EXERCISE DESCRIPTION: Return each line of the records below verbatim, preserving every field name and value in its original order.

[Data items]
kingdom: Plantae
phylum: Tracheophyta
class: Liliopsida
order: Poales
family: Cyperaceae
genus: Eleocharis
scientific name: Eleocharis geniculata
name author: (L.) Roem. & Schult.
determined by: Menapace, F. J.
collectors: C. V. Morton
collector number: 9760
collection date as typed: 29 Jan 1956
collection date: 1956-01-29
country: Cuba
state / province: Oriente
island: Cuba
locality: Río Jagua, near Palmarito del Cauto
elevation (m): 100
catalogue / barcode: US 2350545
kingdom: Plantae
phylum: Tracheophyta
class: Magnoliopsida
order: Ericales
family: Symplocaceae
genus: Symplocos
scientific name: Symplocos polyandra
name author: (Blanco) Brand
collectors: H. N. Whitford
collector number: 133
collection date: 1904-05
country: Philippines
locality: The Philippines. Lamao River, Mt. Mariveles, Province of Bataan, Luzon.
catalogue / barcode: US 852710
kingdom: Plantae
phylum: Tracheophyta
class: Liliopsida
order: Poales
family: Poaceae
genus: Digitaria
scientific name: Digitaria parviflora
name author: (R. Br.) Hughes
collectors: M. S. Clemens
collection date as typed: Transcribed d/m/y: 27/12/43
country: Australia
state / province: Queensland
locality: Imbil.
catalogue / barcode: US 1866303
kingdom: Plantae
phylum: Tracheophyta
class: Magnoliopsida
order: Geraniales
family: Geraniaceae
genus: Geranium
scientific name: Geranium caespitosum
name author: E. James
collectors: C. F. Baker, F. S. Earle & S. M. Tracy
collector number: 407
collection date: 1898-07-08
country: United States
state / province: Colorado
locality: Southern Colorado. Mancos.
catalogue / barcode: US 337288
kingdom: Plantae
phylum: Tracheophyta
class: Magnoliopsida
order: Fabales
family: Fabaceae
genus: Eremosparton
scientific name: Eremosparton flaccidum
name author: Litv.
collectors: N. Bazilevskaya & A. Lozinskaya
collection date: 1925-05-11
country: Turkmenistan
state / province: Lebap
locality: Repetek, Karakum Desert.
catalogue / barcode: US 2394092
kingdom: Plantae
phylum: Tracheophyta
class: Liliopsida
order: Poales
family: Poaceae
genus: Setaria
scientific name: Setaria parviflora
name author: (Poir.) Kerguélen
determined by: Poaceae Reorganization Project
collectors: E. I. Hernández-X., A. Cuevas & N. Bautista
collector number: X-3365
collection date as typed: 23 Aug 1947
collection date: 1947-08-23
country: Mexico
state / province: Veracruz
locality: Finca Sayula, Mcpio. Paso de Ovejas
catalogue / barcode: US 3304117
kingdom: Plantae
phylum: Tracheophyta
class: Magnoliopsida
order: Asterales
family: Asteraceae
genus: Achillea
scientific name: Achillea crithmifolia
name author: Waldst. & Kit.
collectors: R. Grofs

THE SOLUTION:
kingdom: Plantae
phylum: Tracheophyta
class: Liliopsida
order: Poales
family: Cyperaceae
genus: Eleocharis
scientific name: Eleocharis geniculata
name author: (L.) Roem. & Schult.
determined by: Menapace, F. J.
collectors: C. V. Morton
collector number: 9760
collection date as typed: 29 Jan 1956
collection date: 1956-01-29
country: Cuba
state / province: Oriente
island: Cuba
locality: Río Jagua, near Palmarito del Cauto
elevation (m): 100
catalogue / barcode: US 2350545
kingdom: Plantae
phylum: Tracheophyta
class: Magnoliopsida
order: Ericales
family: Symplocaceae
genus: Symplocos
scientific name: Symplocos polyandra
name author: (Blanco) Brand
collectors: H. N. Whitford
collector number: 133
collection date: 1904-05
country: Philippines
locality: The Philippines. Lamao River, Mt. Mariveles, Province of Bataan, Luzon.
catalogue / barcode: US 852710
kingdom: Plantae
phylum: Tracheophyta
class: Liliopsida
order: Poales
family: Poaceae
genus: Digitaria
scientific name: Digitaria parviflora
name author: (R. Br.) Hughes
collectors: M. S. Clemens
collection date as typed: Transcribed d/m/y: 27/12/43
country: Australia
state / province: Queensland
locality: Imbil.
catalogue / barcode: US 1866303
kingdom: Plantae
phylum: Tracheophyta
class: Magnoliopsida
order: Geraniales
family: Geraniaceae
genus: Geranium
scientific name: Geranium caespitosum
name author: E. James
collectors: C. F. Baker, F. S. Earle & S. M. Tracy
collector number: 407
collection date: 1898-07-08
country: United States
state / province: Colorado
locality: Southern Colorado. Mancos.
catalogue / barcode: US 337288
kingdom: Plantae
phylum: Tracheophyta
class: Magnoliopsida
order: Fabales
family: Fabaceae
genus: Eremosparton
scientific name: Eremosparton flaccidum
name author: Litv.
collectors: N. Bazilevskaya & A. Lozinskaya
collection date: 1925-05-11
country: Turkmenistan
state / province: Lebap
locality: Repetek, Karakum Desert.
catalogue / barcode: US 2394092
kingdom: Plantae
phylum: Tracheophyta
class: Liliopsida
order: Poales
family: Poaceae
genus: Setaria
scientific name: Setaria parviflora
name author: (Poir.) Kerguélen
determined by: Poaceae Reorganization Project
collectors: E. I. Hernández-X., A. Cuevas & N. Bautista
collector number: X-3365
collection date as typed: 23 Aug 1947
collection date: 1947-08-23
country: Mexico
state / province: Veracruz
locality: Finca Sayula, Mcpio. Paso de Ovejas
catalogue / barcode: US 3304117
kingdom: Plantae
phylum: Tracheophyta
class: Magnoliopsida
order: Asterales
family: Asteraceae
genus: Achillea
scientific name: Achillea crithmifolia
name author: Waldst. & Kit.
collectors: R. Grofs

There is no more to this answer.